La Nuée de Just Philippot s’apparente à une fresque sociale, déployant ses ailes telle la toile accueillant les sauterelles, pour envelopper subtilement l’intrigue entomologique. Loin des promesses d’un thriller haletant esquissées par la bande-annonce, ce film se révèle être un manifeste politique et écologique, peignant avec acuité le quotidien des agriculteurs et éleveurs français.

Le récit s’ancre dans un réalisme poignant, délaissant les scénarios abracadabrants de films de série B pour une approche plus terre-à-terre. Suliane Brahaim incarne avec brio Virginie Hebrard, veuve et mère de deux enfants, Laura (Marie Narbonne) et Gaston (Raphaël Romand), dont la vie bascule après la disparition du père. Abandonnant sa carrière d’infirmière, Virginie se lance dans l’élevage de sauterelles, une profession qui attire moqueries et difficultés financières. Son ami vigneron, Karim (Sofian Khammes), devient un soutien dans cette épreuve.
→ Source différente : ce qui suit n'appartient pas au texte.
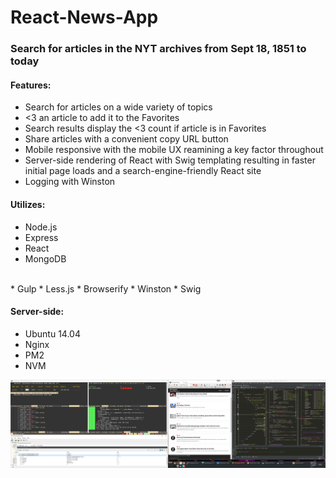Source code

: # React-News-App

### Search for articles in the NYT archives from Sept 18, 1851 to today

#### Features:
* Search for articles on a wide variety of topics
* <3 an article to add it to the Favorites
* Search results display the <3 count if article is in Favorites
* Share articles with a convenient copy URL button
* Mobile responsive with the mobile UX reamining a key factor throughout
* Server-side rendering of React with Swig templating resulting in faster initial page loads and a search-engine-friendly React site
* Logging with Winston

#### Utilizes:
* Node.js
* Express
* React
* MongoDB<br />
<br />
* Gulp
* Less.js
* Browserify
* Winston
* Swig

#### Server-side:
* Ubuntu 14.04
* Nginx
* PM2
* NVM

![](https://raw.githubusercontent.com/kevinhaas/React-News-App/master/doc/nyt-react-mongo-pm2-linux.png)
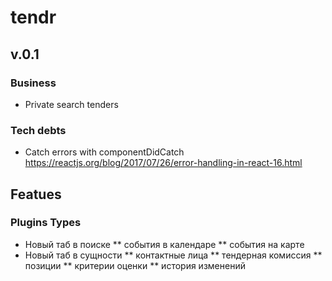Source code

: # tendr

## v.0.1

### Business

* Private search tenders

### Tech debts

* Catch errors with componentDidCatch https://reactjs.org/blog/2017/07/26/error-handling-in-react-16.html

## Featues

### Plugins Types

* Новый таб в поиске
** события в календаре
** события на карте
* Новый таб в сущности
** контактные лица
** тендерная комиссия
** позиции
** критерии оценки
** история изменений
Rappelant Au Nom de la Terre, le long-métrage prend son temps pour dévoiler son aspect survival, se distinguant davantage par son engagement militant que par des éléments horrifiques classiques. La lutte de Virginie pour rentabiliser son élevage devient une métaphore sanglante des sacrifices incommensurables des agriculteurs. Un accident révélateur, rappelant l’anecdote de Newton et la pomme, la conduit à une découverte macabre : son sang est la clé de la prospérité de ses sauterelles. Elle choisit alors de se sacrifier, au sens propre, pour assurer un avenir à ses enfants.
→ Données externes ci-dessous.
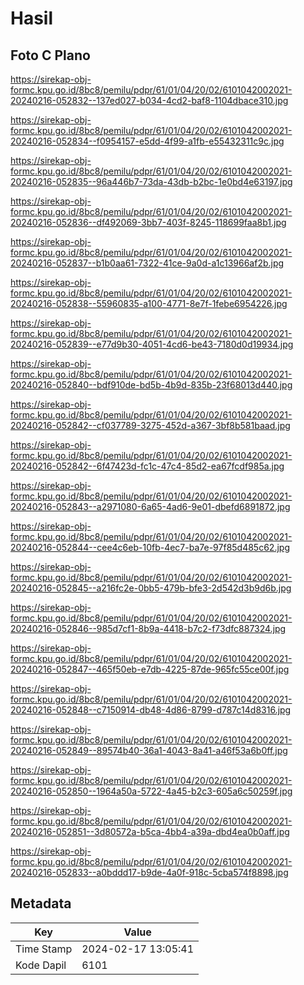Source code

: # Hasil

## Foto C Plano

https://sirekap-obj-formc.kpu.go.id/8bc8/pemilu/pdpr/61/01/04/20/02/6101042002021-20240216-052832--137ed027-b034-4cd2-baf8-1104dbace310.jpg

https://sirekap-obj-formc.kpu.go.id/8bc8/pemilu/pdpr/61/01/04/20/02/6101042002021-20240216-052834--f0954157-e5dd-4f99-a1fb-e55432311c9c.jpg

https://sirekap-obj-formc.kpu.go.id/8bc8/pemilu/pdpr/61/01/04/20/02/6101042002021-20240216-052835--96a446b7-73da-43db-b2bc-1e0bd4e63197.jpg

https://sirekap-obj-formc.kpu.go.id/8bc8/pemilu/pdpr/61/01/04/20/02/6101042002021-20240216-052836--df492069-3bb7-403f-8245-118699faa8b1.jpg

https://sirekap-obj-formc.kpu.go.id/8bc8/pemilu/pdpr/61/01/04/20/02/6101042002021-20240216-052837--b1b0aa61-7322-41ce-9a0d-a1c13966af2b.jpg

https://sirekap-obj-formc.kpu.go.id/8bc8/pemilu/pdpr/61/01/04/20/02/6101042002021-20240216-052838--55960835-a100-4771-8e7f-1febe6954226.jpg

https://sirekap-obj-formc.kpu.go.id/8bc8/pemilu/pdpr/61/01/04/20/02/6101042002021-20240216-052839--e77d9b30-4051-4cd6-be43-7180d0d19934.jpg

https://sirekap-obj-formc.kpu.go.id/8bc8/pemilu/pdpr/61/01/04/20/02/6101042002021-20240216-052840--bdf910de-bd5b-4b9d-835b-23f68013d440.jpg

https://sirekap-obj-formc.kpu.go.id/8bc8/pemilu/pdpr/61/01/04/20/02/6101042002021-20240216-052842--cf037789-3275-452d-a367-3bf8b581baad.jpg

https://sirekap-obj-formc.kpu.go.id/8bc8/pemilu/pdpr/61/01/04/20/02/6101042002021-20240216-052842--6f47423d-fc1c-47c4-85d2-ea67fcdf985a.jpg

https://sirekap-obj-formc.kpu.go.id/8bc8/pemilu/pdpr/61/01/04/20/02/6101042002021-20240216-052843--a2971080-6a65-4ad6-9e01-dbefd6891872.jpg

https://sirekap-obj-formc.kpu.go.id/8bc8/pemilu/pdpr/61/01/04/20/02/6101042002021-20240216-052844--cee4c6eb-10fb-4ec7-ba7e-97f85d485c62.jpg

https://sirekap-obj-formc.kpu.go.id/8bc8/pemilu/pdpr/61/01/04/20/02/6101042002021-20240216-052845--a216fc2e-0bb5-479b-bfe3-2d542d3b9d6b.jpg

https://sirekap-obj-formc.kpu.go.id/8bc8/pemilu/pdpr/61/01/04/20/02/6101042002021-20240216-052846--985d7cf1-8b9a-4418-b7c2-f73dfc887324.jpg

https://sirekap-obj-formc.kpu.go.id/8bc8/pemilu/pdpr/61/01/04/20/02/6101042002021-20240216-052847--465f50eb-e7db-4225-87de-965fc55ce00f.jpg

https://sirekap-obj-formc.kpu.go.id/8bc8/pemilu/pdpr/61/01/04/20/02/6101042002021-20240216-052848--c7150914-db48-4d86-8799-d787c14d8316.jpg

https://sirekap-obj-formc.kpu.go.id/8bc8/pemilu/pdpr/61/01/04/20/02/6101042002021-20240216-052849--89574b40-36a1-4043-8a41-a46f53a6b0ff.jpg

https://sirekap-obj-formc.kpu.go.id/8bc8/pemilu/pdpr/61/01/04/20/02/6101042002021-20240216-052850--1964a50a-5722-4a45-b2c3-605a6c50259f.jpg

https://sirekap-obj-formc.kpu.go.id/8bc8/pemilu/pdpr/61/01/04/20/02/6101042002021-20240216-052851--3d80572a-b5ca-4bb4-a39a-dbd4ea0b0aff.jpg

https://sirekap-obj-formc.kpu.go.id/8bc8/pemilu/pdpr/61/01/04/20/02/6101042002021-20240216-052833--a0bddd17-b9de-4a0f-918c-5cba574f8898.jpg


## Metadata

| Key        | Value               |
| ---------- | ------------------- |
| Time Stamp | 2024-02-17 13:05:41 |
| Kode Dapil | 6101                |



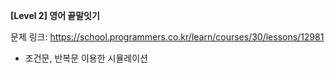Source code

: **[Level 2] 영어 끝말잇기**

문제 링크: https://school.programmers.co.kr/learn/courses/30/lessons/12981

* 조건문, 반복문 이용한 시뮬레이션
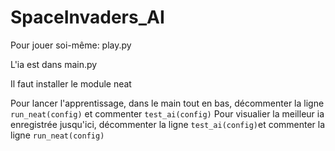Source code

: # SpaceInvaders_AI

Pour jouer soi-même: play.py

L'ia est dans main.py

Il faut installer le module neat

Pour lancer l'apprentissage, dans le main tout en bas, décommenter la ligne <code>run_neat(config)</code> et commenter <code>test_ai(config)</code>
Pour visualier la meilleur ia enregistrée jusqu'ici, décommenter la ligne <code>test_ai(config)</code>et commenter la ligne <code>run_neat(config)</code>


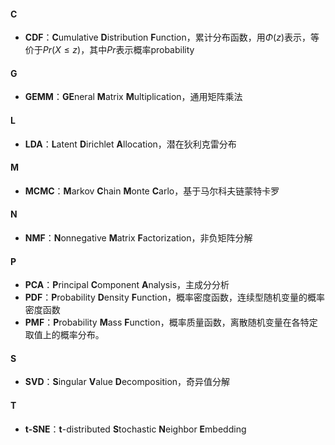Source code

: #### C
- **CDF**：**C**umulative **D**istribution **F**unction，累计分布函数，用$\Phi(z)$表示，等价于$Pr(X\le z)$，其中$Pr$表示概率probability

#### G
- **GEMM**：**GE**neral **M**atrix **M**ultiplication，通用矩阵乘法

#### L
- **LDA**：**L**atent **D**irichlet **A**llocation，潜在狄利克雷分布

#### M
- **MCMC**：**M**arkov **C**hain **M**onte **C**arlo，基于马尔科夫链蒙特卡罗

#### N
- **NMF**：**N**onnegative **M**atrix **F**actorization，非负矩阵分解

#### P
- **PCA**：**P**rincipal **C**omponent **A**nalysis，主成分分析
- **PDF**：**P**robability **D**ensity **F**unction，概率密度函数，连续型随机变量的概率密度函数
- **PMF**：**‌P**robability **M**ass **F**unction，概率质量函数，离散随机变量在各特定取值上的概率分布。

#### S
- **SVD**：**S**ingular **V**alue **D**ecomposition，奇异值分解

#### T
- **t-SNE**：**t**-distributed **S**tochastic **N**eighbor **E**mbedding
Le cinéaste explore également les épreuves des enfants d’agriculteurs, confrontés à l’intimidation et à un monde rural en déclin, ainsi que la marginalisation de Karim, vigneron d’origine maghrébine. Leur relation, teintée de romantisme, demeure cependant inachevée, tout comme le développement du personnage de Gaston.

La performance globale des acteurs est louable, malgré quelques faiblesses, avec une mention spéciale pour Marie Narbonne dans le rôle de Laura. L’horreur et la transformation dramatique du récit ne surgissent qu’en fin de parcours, dans un décor sombre qui compense un budget limité. Malgré ces contraintes, La Nuée s’impose comme un film essentiel, résonnant tragiquement avec la réalité d’un agriculteur français se suicidant chaque jour.

La Nuée de Just Philippot, 1h41, avec Suliane Brahim, Sofian Khammes, Marie Narbonne – Au cinéma le 5 décembre 2020.